# Finding the Big-O and Big-Omega bounds of a program

I am asked to select the bounding Big-O and Big-Omega functions of the following program:

void recursiveFunction(int n) {
if (n < 2) {
return;
}

recursiveFunction(n - 1);
recursiveFunction(n - 2);
}


From my understanding, this is a Fibonacci sequence, and according to this article here, https://www.geeksforgeeks.org/time-complexity-recursive-fibonacci-program/, the tight upper bound is $$1.6180^n$$. Thus, I chose all the Big-O bounds >= exp(n) and all the Big-Omega bounds <= exp(n). Below are the choices:

O(1)
O(log n)
O(n)
O(n^2)
O(exp(n))

Om(1)
Om(log n)
Om(n)
Om(n^2)
Om(exp(n))


O(n^2)
O(exp(n))

Om(1)
Om(log n)
Om(n)
Om(n^2)
Om(exp(n))


However, it was alerted that a few of my answers were incorrect (not sure which of them). This seems strange, considering that this recursive function mimics the calls of a fibonacci sequence which has a Big-Theta exponential time complexity.

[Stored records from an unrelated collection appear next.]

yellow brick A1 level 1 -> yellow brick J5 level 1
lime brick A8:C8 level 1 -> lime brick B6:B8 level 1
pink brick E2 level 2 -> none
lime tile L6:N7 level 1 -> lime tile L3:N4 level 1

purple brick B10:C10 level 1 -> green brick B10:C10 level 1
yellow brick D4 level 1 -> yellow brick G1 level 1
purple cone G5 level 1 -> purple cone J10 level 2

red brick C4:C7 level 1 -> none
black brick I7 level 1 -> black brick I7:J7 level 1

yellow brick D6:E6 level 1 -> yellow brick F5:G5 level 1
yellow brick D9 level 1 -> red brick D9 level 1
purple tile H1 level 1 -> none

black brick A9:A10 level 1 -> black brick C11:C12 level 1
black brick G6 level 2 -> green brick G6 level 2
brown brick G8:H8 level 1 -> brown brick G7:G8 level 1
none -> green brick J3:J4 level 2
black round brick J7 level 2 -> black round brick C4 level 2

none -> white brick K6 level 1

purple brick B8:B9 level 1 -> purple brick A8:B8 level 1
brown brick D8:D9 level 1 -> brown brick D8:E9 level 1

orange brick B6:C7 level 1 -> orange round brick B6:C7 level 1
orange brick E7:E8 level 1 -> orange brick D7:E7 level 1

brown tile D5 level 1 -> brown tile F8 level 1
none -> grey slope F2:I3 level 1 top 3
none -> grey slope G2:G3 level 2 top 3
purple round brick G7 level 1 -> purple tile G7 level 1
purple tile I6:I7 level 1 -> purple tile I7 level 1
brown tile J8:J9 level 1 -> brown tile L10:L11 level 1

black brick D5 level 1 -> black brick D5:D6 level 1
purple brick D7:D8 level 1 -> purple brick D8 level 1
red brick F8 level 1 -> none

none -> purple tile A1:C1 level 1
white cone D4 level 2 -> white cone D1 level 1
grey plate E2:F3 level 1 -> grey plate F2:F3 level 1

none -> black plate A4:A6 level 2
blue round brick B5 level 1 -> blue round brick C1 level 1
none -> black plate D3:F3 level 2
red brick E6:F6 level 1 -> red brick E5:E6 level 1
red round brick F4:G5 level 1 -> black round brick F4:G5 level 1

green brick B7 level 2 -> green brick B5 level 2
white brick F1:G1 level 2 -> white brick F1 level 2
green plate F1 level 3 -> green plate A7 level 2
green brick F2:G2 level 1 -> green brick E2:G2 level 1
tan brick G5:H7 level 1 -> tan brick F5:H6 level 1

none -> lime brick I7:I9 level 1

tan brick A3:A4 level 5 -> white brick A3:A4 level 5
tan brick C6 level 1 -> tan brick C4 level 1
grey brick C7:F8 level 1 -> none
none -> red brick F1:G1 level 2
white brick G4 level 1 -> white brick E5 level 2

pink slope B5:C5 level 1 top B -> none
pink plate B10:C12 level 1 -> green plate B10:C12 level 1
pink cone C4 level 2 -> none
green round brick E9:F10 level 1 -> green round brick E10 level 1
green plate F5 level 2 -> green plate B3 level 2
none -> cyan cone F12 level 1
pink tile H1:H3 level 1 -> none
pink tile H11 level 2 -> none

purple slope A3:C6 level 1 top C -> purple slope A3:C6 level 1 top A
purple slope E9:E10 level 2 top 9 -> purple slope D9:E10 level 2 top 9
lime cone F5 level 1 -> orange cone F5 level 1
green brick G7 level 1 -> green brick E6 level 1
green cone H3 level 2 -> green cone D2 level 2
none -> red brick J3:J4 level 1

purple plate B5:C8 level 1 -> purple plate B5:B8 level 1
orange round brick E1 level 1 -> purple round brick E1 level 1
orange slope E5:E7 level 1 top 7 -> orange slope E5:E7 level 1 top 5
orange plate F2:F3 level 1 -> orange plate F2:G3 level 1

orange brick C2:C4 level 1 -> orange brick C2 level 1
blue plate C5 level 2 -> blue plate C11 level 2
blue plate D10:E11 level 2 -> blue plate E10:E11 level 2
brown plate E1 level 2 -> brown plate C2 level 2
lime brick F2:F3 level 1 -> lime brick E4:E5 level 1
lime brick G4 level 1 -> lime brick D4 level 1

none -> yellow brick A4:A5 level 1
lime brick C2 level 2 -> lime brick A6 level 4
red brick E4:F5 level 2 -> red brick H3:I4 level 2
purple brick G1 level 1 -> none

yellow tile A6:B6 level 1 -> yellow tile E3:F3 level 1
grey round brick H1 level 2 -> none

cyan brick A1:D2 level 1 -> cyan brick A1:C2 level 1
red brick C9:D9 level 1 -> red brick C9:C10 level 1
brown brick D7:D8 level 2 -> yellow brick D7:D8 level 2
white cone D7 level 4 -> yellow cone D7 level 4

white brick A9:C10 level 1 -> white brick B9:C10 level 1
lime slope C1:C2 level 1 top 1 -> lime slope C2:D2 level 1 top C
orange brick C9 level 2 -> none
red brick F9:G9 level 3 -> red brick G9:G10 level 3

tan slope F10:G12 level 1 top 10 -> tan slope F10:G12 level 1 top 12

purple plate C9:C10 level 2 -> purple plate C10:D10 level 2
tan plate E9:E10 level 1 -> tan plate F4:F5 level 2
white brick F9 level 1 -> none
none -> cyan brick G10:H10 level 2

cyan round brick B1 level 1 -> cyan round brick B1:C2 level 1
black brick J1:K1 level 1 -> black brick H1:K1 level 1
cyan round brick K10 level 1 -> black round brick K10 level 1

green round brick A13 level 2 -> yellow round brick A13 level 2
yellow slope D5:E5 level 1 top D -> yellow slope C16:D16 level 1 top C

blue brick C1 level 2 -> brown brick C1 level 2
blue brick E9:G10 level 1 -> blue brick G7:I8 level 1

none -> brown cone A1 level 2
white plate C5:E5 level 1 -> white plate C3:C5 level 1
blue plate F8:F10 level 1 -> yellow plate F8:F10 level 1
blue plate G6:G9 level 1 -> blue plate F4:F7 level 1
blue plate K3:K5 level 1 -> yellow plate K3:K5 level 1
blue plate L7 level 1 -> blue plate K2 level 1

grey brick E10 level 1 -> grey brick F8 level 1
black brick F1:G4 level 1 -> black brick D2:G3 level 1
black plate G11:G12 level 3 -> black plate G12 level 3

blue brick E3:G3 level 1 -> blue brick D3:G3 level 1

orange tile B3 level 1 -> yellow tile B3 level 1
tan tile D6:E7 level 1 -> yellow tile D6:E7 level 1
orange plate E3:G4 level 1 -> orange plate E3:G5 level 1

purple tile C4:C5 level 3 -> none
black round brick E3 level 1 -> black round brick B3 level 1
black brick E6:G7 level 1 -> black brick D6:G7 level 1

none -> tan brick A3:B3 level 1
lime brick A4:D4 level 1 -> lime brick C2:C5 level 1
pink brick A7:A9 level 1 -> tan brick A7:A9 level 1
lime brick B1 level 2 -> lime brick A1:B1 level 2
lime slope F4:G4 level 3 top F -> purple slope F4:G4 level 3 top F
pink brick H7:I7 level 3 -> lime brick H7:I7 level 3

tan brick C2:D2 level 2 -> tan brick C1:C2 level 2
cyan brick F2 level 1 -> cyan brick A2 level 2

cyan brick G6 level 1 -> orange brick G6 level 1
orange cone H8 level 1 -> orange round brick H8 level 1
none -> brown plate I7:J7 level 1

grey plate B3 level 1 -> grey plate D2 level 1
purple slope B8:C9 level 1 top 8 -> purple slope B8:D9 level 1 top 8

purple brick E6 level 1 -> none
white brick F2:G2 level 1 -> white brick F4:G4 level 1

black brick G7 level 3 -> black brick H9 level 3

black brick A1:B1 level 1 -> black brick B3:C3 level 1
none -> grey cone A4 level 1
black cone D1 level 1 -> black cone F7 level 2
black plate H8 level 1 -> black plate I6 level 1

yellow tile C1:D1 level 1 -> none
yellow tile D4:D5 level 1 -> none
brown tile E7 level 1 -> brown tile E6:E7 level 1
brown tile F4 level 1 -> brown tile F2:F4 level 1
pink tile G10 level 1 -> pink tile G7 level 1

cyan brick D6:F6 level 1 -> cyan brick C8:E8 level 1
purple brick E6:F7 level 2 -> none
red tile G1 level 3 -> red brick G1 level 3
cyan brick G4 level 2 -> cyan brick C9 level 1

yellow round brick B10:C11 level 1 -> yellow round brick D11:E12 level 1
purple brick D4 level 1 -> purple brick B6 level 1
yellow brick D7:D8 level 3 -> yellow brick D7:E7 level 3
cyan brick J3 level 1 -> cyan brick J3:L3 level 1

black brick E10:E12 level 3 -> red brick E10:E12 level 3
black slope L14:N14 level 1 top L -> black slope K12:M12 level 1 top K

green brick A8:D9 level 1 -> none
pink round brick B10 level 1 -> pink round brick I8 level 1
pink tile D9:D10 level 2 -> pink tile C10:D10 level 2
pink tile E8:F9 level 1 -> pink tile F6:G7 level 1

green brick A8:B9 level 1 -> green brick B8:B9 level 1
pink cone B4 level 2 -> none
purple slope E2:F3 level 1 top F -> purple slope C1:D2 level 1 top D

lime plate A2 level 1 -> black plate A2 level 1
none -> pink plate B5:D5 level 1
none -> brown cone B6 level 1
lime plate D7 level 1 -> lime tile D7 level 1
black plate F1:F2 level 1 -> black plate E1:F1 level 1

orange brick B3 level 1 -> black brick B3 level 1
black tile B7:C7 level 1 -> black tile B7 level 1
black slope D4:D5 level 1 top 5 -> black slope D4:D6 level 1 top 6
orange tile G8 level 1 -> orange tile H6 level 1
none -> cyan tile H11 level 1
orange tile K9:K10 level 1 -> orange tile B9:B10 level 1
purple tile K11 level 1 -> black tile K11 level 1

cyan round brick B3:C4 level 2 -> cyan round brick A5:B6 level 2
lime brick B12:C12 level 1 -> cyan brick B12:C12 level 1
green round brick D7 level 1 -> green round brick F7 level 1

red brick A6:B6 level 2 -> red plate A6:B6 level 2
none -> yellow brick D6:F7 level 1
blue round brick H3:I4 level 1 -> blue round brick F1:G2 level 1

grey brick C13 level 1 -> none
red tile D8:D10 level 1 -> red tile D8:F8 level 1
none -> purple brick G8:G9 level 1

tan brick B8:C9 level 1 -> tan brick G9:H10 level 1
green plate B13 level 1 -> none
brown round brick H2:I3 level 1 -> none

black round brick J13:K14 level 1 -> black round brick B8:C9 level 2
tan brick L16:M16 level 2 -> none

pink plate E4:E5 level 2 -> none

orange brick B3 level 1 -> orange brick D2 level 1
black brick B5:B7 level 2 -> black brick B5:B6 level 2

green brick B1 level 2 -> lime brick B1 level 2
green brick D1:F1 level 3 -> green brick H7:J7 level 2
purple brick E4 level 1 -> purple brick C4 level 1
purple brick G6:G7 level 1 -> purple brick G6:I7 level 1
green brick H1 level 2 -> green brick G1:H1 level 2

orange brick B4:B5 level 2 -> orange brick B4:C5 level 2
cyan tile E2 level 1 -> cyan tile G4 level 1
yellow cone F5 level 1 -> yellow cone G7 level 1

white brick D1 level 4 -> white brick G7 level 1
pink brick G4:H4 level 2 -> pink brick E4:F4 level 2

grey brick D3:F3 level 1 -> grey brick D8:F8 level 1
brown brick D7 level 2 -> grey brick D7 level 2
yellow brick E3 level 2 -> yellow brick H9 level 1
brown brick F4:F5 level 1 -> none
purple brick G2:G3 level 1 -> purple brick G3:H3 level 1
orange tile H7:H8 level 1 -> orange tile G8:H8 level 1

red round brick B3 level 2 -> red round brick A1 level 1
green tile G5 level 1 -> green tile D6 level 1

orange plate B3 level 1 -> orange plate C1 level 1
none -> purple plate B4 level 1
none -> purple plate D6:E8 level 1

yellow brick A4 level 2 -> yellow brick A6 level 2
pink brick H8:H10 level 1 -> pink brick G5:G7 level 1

$$1.6180^n$$ is not an upper bound to the running time of your program, not even up to multiplicative constants (in fact it is a lower bound). However $$O(\phi^n)$$ is a valid upper bound, where $$\phi = \frac{1+\sqrt{5}}{2} > 1.618$$ is the golden ratio. It is also easy to see that your program takes $$\Omega(\phi^n)$$ time, so the above upper bound is asymptotically tight.
That said, $$\phi^n \not\in O(n^2)$$, so that answer is incorrect. Moreover, $$\phi^n \not\in \Omega(e^n)$$ since $$\phi < e$$, so that answer is incorrect too.
Finally, notice that your answers contradict each other since you say that the running time of the program is both in $$\Omega(e^n)$$ and in $$O(n^2)$$ but $$\Omega(e^n) \cap O(n^2) = \emptyset$$.